We need to globalise in some way that local claim to multiculturalism.
All of the examples described here are small but such things are needed
to help promote an outwardlookingness, a consciousness of the wider geographies
and responsibilities of place. Moreover, within the place, within
London, once such issues start to be raised, all of them would be disputed
- which could only enrich the internal politics of place, multiply the
lines of debate around which ‘place’ must be negotiated. It would challenge
the current exoneration of ‘the local’ within a critical global politics,
and begin to develop a local politics of place beyond place.
This
article draws on talks given at the European Social Forum 2005, the Institute
of Contemporary Arts as part of ‘London Talks’, a series accompanying
the exhibition ‘London in Six Easy Steps: Six Curators, Six Weeks, Six
Perspectives’, ICA London, 16 August-25 September 2005, and at the Café
Diplo seminar series of Le Monde Diplomatique. The background theoretical arguments are
set out in D. Massey, For Space, Sage 2005; and D. Massey, ‘Geographies
of responsibility’, Geografiska
Annaler, Vol 86B(1), 2004.
Notes
1. See, for instance, MORI, 2004, What is a Londoner? 2 April 2004; Research for the Commission on London Governance.
2. J. Derrida, On cosmopolitanism and forgiveness, Routledge, London 2001.
3. Greater London Authority, The London Plan: Spatial Development Strategy for Greater London, Greater London Authority, London 2004.
4. A. King, Global cities: post-imperialism and the internationalization of London, Routledge, London 1990.
5. M. Davis, ‘Planet of slums’, New Left Review, No 26, 2004; UN-Habitat, The challenge of the slums, London 2003; UN-Habitat, State of the world’s cities 2004/2005, World Urban Forum, Barcelona 2004.
6. www.carbonweb.org and www.platformlondon.org.
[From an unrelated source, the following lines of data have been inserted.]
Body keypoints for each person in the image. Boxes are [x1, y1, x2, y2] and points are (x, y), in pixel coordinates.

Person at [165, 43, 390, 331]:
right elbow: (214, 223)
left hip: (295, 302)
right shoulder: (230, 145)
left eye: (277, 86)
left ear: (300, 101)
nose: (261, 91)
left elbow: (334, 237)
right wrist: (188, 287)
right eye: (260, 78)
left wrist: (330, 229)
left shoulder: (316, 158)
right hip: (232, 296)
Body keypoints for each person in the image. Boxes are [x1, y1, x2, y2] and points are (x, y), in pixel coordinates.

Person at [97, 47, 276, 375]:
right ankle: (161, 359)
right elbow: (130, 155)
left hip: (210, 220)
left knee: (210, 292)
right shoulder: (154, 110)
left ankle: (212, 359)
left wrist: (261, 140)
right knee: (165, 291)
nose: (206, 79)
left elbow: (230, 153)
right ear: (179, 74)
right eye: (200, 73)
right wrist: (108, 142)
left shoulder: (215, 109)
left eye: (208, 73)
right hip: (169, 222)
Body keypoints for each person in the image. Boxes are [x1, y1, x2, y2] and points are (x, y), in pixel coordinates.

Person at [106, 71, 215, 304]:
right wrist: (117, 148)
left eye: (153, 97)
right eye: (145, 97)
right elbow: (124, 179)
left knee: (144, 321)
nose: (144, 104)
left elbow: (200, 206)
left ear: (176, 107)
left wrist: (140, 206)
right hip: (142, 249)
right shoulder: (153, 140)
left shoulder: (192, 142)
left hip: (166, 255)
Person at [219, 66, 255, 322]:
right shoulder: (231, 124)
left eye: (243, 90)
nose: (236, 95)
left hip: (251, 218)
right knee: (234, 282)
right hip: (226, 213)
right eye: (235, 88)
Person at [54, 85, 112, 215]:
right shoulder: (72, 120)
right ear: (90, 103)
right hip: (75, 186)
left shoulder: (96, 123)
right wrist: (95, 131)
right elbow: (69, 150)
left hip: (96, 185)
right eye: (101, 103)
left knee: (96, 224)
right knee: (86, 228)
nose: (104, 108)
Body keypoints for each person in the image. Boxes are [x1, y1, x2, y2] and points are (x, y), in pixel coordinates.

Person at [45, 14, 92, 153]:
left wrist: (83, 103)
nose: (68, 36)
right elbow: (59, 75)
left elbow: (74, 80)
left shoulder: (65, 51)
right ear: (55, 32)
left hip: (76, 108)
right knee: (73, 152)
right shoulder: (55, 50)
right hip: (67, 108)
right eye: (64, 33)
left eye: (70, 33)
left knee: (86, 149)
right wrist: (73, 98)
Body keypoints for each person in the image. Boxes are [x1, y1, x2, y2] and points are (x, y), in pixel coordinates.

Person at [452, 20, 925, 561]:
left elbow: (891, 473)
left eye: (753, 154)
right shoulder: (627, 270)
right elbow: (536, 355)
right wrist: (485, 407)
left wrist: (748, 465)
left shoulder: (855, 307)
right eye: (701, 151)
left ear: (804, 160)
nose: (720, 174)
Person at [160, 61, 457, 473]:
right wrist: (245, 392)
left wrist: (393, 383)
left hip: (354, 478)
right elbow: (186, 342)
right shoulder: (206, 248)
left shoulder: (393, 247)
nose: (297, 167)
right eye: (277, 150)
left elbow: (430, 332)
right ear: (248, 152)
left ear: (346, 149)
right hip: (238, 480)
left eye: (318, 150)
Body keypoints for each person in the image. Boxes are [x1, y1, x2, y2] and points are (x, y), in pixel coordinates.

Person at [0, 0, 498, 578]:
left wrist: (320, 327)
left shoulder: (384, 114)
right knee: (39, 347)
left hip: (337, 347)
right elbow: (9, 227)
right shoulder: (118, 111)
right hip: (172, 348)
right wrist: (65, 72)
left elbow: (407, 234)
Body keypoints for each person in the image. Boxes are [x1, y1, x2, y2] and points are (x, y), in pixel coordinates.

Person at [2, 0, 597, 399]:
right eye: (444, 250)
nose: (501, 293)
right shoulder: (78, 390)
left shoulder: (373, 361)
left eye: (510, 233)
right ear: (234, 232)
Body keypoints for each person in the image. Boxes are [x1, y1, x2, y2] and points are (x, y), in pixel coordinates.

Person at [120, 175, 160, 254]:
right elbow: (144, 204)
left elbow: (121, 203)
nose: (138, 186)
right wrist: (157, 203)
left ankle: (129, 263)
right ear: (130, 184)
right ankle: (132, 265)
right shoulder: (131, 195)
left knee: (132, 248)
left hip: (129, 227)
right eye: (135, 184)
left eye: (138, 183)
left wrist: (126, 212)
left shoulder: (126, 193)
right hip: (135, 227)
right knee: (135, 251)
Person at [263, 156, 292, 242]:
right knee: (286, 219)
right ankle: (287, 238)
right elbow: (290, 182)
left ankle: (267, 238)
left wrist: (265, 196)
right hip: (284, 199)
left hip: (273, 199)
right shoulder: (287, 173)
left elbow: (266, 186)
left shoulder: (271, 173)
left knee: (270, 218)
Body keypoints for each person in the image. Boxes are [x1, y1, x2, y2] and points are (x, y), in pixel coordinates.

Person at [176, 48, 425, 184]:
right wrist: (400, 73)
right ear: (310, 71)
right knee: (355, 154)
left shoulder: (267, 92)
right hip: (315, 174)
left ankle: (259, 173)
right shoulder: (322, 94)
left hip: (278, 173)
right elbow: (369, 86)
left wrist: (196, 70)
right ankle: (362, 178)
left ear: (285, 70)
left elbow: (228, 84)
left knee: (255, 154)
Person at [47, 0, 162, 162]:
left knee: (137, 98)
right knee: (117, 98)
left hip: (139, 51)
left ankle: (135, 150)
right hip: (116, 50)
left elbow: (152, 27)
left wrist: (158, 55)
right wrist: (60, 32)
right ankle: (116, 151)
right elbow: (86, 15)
7. www.remembersarowiwa.com. Campaigns around oil extraction in Ogoniland led to the execution of Ken Saro-Wiwa and eight colleagues. See Ken Wiwa, ‘The murder of Ken Saro-Wiwa’, Soundings 2, 1996.
8. Although the Fairtrade Cities initiative of the Fairtrade Foundation itself necessarily goes beyond individualised consumption (this indeed is one of the points of organising at the level of place): see, for one discussion, Jo Littler’s interview with Clive Barnett and Kate Soper, ‘Consumers: agents of change?’ in Soundings 31, 2005.
9. K. Mensah, M. Mackintosh and L. Henry, ‘The “skills drain” of health professionals from the developing world: a framework for policy formulation’, Medact, London 2005, www.medact.org/content/Skills%20drain/Mensah%20et%20al.%202005.pdf.
10. M. Mackintosh, ‘Aid, restitution and international fiscal redistribution in health care: reflections in the context of rising health professional migration’, Paper presented at Development Studies Association annual conference 7-9 September 2005.